If you check triphone means, same state 114 you'll see they are significantly
different from the state SIL_ST21 which must correspond too SIL state 114
This problem should be easy to research, it just requires some analyzis of the
htk2s3 code.
Thanks nshmyrev.
I can't make all the tests I need to ensure the equivalence between models (my
laboratory cluster is down). But with the test file I've reported have
equivalent results, and comparing the models it seems ok. So I'm pretty sure
the conversion is ok.
I think the diff bellow resolve the problem, do you need any explication for
version control commit or the diff is enough?
Thanks again.
diff --git a/htk_converter.py b/htk_converter.py
index c997709..dd748d8 100644
--- a/htk_converter.py
+++ b/htk_converter.py
@@ -10,6 +10,7 @@ from struct import unpack, pack
import sys
from sys import exit
import time
+import operator
from ply import *
@@ -347,7 +348,8 @@ class HtkConverter(object):
dimensionality.
n = 0
o = 0
- for state in states:
+ for (state, sId) in sorted(self.statesToIds.iteritems(),
+ key=operator.itemgetter(1)):
for (iMixture, mixtureWeight, mixture) in state.mixtures:
for float in mixture.mean.vector:
mfile.write(pack('=f', float))
Thanks for your investigation.

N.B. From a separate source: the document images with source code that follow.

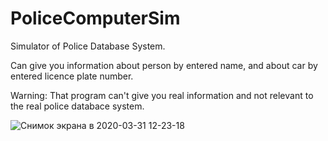 # PoliceComputerSim
Simulator of Police Database System.

Can give you information about person by entered name, and about car by entered licence plate number.

Warning: That program can't give you real information and not relevant to the real police databace system.

![Снимок экрана в 2020-03-31 12-23-18](https://user-images.githubusercontent.com/51692800/77993818-b0d8e500-734a-11ea-97a2-277fcad91e1f.png)

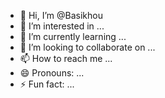 - 👋 Hi, I’m @Basikhou
- 👀 I’m interested in ...
- 🌱 I’m currently learning ...
- 💞️ I’m looking to collaborate on ...
- 📫 How to reach me ...
- 😄 Pronouns: ...
- ⚡ Fun fact: ...

<!---
Basikhou/Basikhou is a ✨ special ✨ repository because its `README.md` (this file) appears on your GitHub profile.
You can click the Preview link to take a look at your changes.
--->
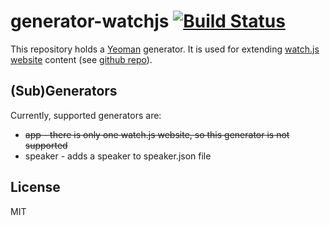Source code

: # generator-watchjs [![Build Status](https://secure.travis-ci.org/tkoomzaaskz/generator-watchjs.png?branch=master)](https://travis-ci.org/tkoomzaaskz/generator-watchjs)

This repository holds a [Yeoman](http://yeoman.io) generator. It is used for
extending [watch.js website](http://watchjs.org) content (see [github repo](https://github.com/tkoomzaaskz/watchjs.org)).

## (Sub)Generators

Currently, supported generators are:

 * ~~app - there is only one watch.js website, so this generator is not supported~~
 * speaker - adds a speaker to speaker.json file

## License

MIT
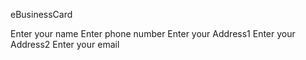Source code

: eBusinessCard

Enter your name
Enter phone number
Enter your Address1
Enter your Address2
Enter your email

The fix above is not enough because states need
to be sorted in other places (where we dump mixtures themselves too). I've
committed a little bit different thing already, it should work now
However, it works only for sphinx3 and pocketsphinx fwdtree. Fwdflat in
pocketsphinx is somewhat broken. I'm looking on this issue now.
Ok, it's more or less configuration issue, your model seems too discriminative
and requires higher beams both for fwdtree and fwdflat. For example fwdflat
beam should be somewhat like 1e-200 instead of 1e-65. Otherwise decoding works
fine.